Cette vision multiculturelle se veut également un reflet de la ville et de ses citoyens tel que le démontre l’ensemble de la programmation.
De plus, sachez que plusieurs festivaliers anglophones (majoritairement de l’Ontario, New-York, Boston, etc.) participent fièrement aux festivités offertes par les FrancoFolies de Montréal, ce qui contribue à faire rayonner la chanson française un peu plus sur le continent !

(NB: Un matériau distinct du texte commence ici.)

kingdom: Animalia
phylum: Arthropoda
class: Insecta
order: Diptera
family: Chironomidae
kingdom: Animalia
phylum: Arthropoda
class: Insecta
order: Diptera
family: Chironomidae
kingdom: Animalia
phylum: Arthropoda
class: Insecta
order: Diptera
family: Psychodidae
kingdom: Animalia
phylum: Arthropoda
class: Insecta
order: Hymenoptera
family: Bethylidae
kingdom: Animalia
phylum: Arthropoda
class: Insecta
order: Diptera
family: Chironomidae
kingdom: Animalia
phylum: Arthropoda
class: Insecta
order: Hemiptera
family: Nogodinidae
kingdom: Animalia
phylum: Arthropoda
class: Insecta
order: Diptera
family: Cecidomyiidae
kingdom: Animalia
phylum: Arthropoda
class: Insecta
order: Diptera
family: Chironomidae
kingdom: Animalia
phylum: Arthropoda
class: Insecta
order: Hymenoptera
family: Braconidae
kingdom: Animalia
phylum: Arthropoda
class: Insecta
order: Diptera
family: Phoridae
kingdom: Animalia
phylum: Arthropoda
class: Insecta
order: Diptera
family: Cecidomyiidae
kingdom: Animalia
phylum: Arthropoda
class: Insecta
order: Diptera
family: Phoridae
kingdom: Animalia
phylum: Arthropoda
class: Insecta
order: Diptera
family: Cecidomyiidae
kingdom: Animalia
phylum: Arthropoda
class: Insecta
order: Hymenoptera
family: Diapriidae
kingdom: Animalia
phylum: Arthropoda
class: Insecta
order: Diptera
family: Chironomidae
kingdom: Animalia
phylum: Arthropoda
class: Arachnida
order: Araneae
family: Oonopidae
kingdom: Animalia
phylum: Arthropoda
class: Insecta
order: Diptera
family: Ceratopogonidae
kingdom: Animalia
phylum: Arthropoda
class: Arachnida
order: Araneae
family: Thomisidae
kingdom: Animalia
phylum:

D’autre part, le Festival International de Jazz de Montréal offre chaque année une programmation des plus variées ! Le jazz a le mérite d’avoir su faire évoluer la musique dans toutes sortes de directions et ainsi avoir permis la création de divers styles musicaux qui lui sont rattachés de près ou de loin.
C’est pourquoi les programmateurs, curieux et fervents de musique, se permettent de faire partager leurs coups de coeur sur le BlogSession.mu et ainsi permettrent aux lecteurs d’abreuver leur soif musicale !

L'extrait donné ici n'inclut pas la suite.